JERUSALEM (CNN) -- Kadima Party leader Tzipi Livni has given up efforts to form a coalition government and will ask President Shimon Peres for early elections in 90 days, Israeli media reported late Saturday.
Foreign Minister Tzipi Livni is the chief Israeli negotiator with the Palestinian Authority.
The snap elections for a new Israeli government became a near-certainty Friday when the ultra-Orthodox Shas party refused to join a coalition government headed by Livni, who would have become prime minister.
Other minority parties also rejected overtures from Livni to join her government.
"Enough extortion. We're going to elections," the Jerusalem Post quoted Livni saying to an associate at the end of a meeting with the Kadima negotiating team.
Livni, 50, is to meet with Peres on Sunday afternoon.
On September 17, Livni narrowly won enough primary votes to become leader of the Kadima Party, beating out her more conservative rival, Shaul Mofaz, current transportation minister and a former defense minister.
To assume power, Livni needed to find enough coalition members to give her government a minimum of 61 seats in the 120-member parliament, the Knesset. Kadima has 29 seats.
The developments further jeopardize President Bush's desire for the Israelis and Palestinians to reach a peace deal by the time he leaves office in January.

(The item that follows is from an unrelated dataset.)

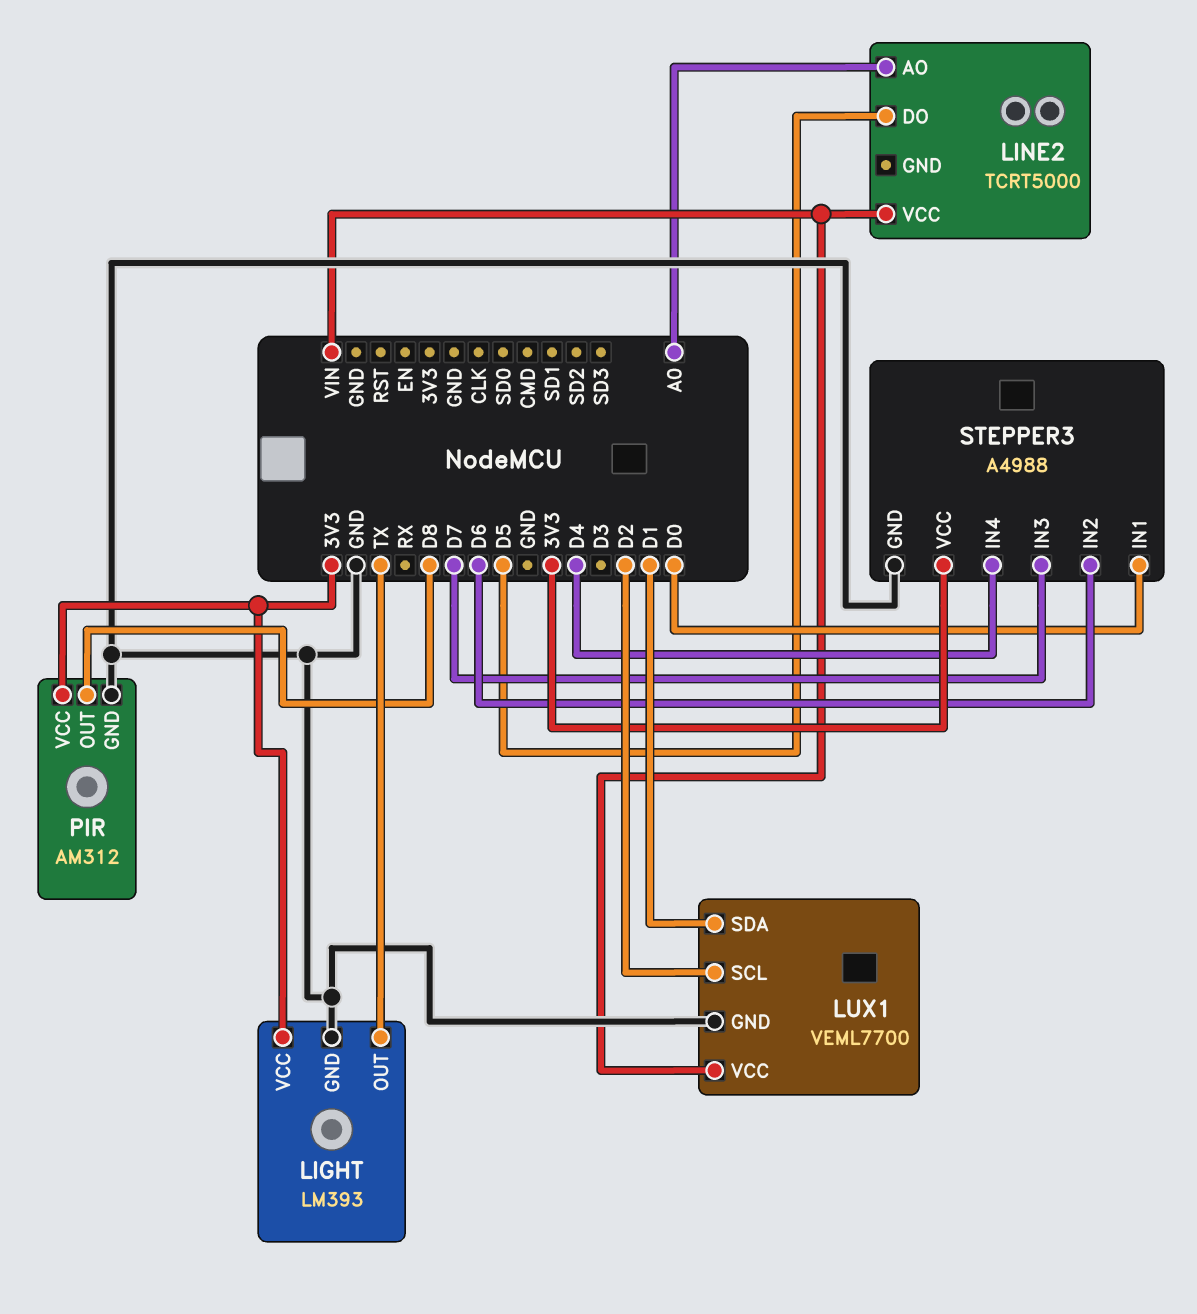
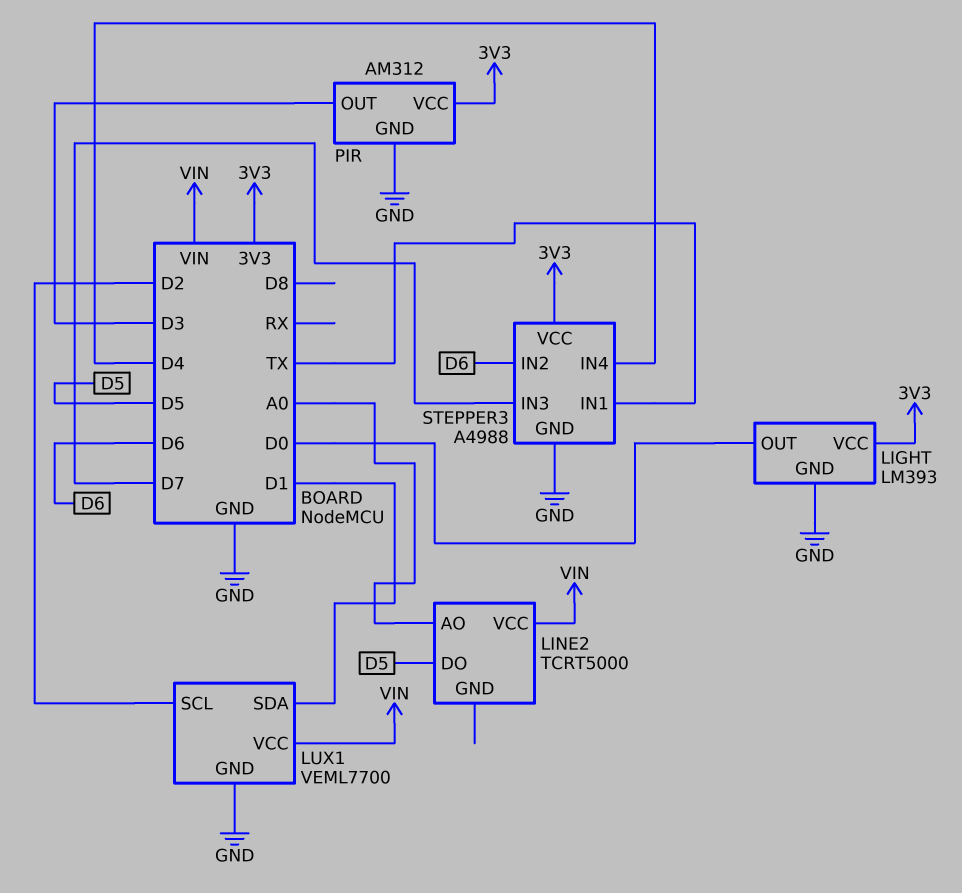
LIGHT pin OUT: TX -> D0
PIR pin OUT: D8 -> D3
STEPPER3 pin IN1: D0 -> TX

Embattled Prime Minister Ehud Olmert, who resigned amid corruption allegations, will continue to lead as interim prime minister until a successor is chosen. But it is unclear whether he will be able to strike a deal with the Palestinians before Israel forms its new government.
Livni had submitted coalition proposals to the Pensioner's Party and the Meretz Party. The Pensioner's Party, with four seats, said the offer was far from acceptable and pulled out of talks.
Livni also engaged in talks with the United Torah Judaism, which has six seats.
The Shas party, known for its hardball negotiating demands, said it could not reach agreement with Livni on two major points: increasing welfare payments to the poor and the final status of Jerusalem.
Shas spokesman Roy Lahmanovich said the Council of Sages of Shas had decided in a phone referendum not to have its 12 parliament members join a coalition led by Livni.
Shas negotiators offered a number of alternatives to Livni's proposal that she did not accept, according to Lahmanovich.
Livni's 1 percent victory over Mofaz led her political rivals, chief among them Likud opposition leader Benjamin Netanyahu, to declare that Livni did not have a real mandate to govern Israel.
In the intervening weeks, Livni persuaded the Labor Party, with its 19 seats, to remain in a coalition government with her by agreeing to make Labor chief Ehud Barak second-in-command as the senior deputy prime minister and giving him a major role in the peace negotiations with Syria.
One option was for Livni to put together a narrow coalition with Labor, the Pensioners Party, Meretz and United Torah Judaism with 63 seats. However, Labor Party officials said they would be reluctant to be in a coalition with such a thin mandate.
If Livni replaces Olmert, she will be the second female prime minister in Israel's history. Golda Meir served from 1969 to 1974.
Livni, who entered the Knesset fewer than 10 years ago, owes her Kadima Party victory to her reputation for clean hands in a party that lost Olmert to allegations of graft.
She is also the chief Israeli negotiator with the Palestinian Authority as the two sides work toward a peace deal. She also refuses to be tied to the Bush administration's vision of a peace deal by the end of this year.